■ GIVEN RECORDS

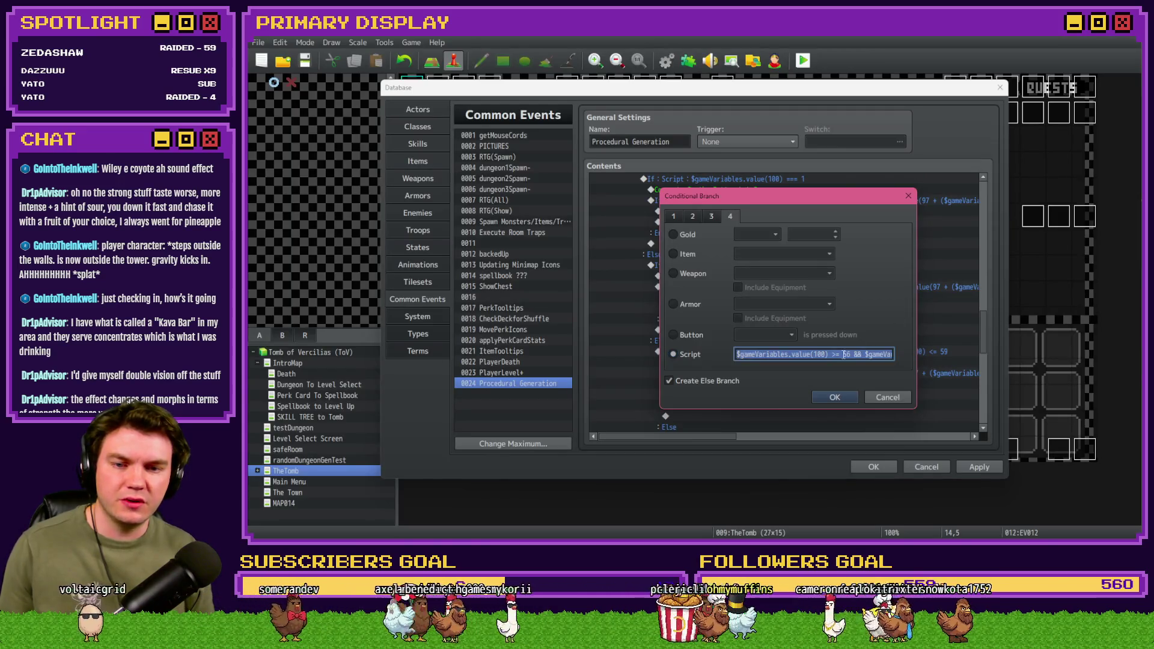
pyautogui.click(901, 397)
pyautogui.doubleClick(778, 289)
* * *
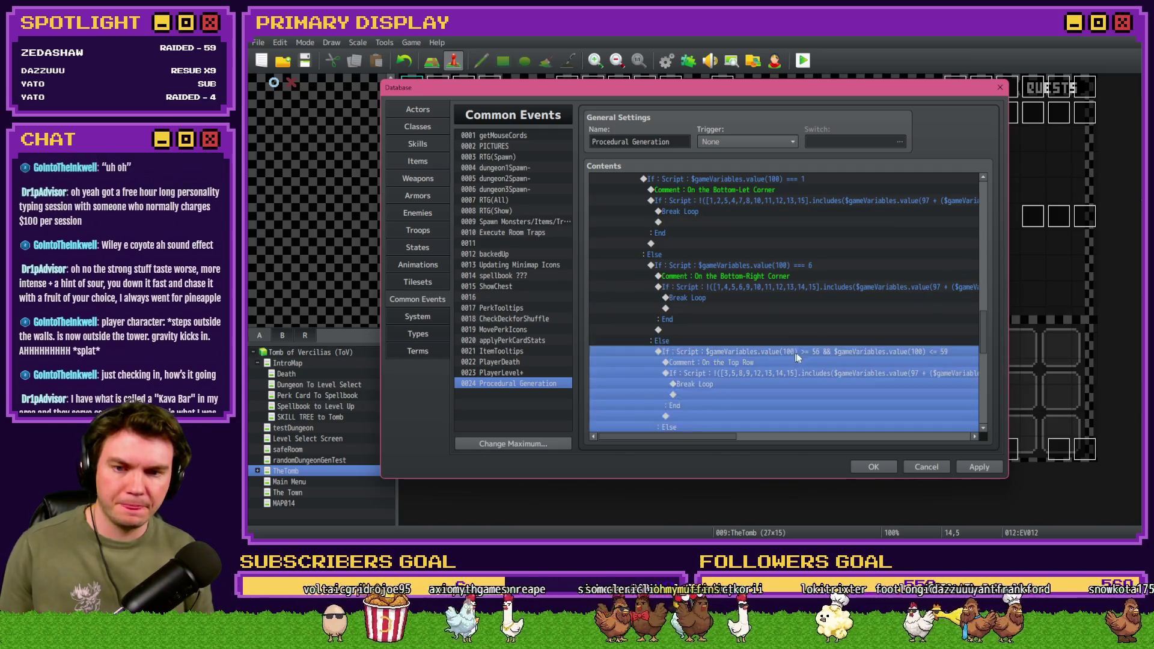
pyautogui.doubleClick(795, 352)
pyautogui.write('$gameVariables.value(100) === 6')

■ ASSIGNMENT
Would you show each line of the listing above that has the string "doubleClick"?

■ RESPONSE
pyautogui.doubleClick(778, 289)
pyautogui.doubleClick(795, 352)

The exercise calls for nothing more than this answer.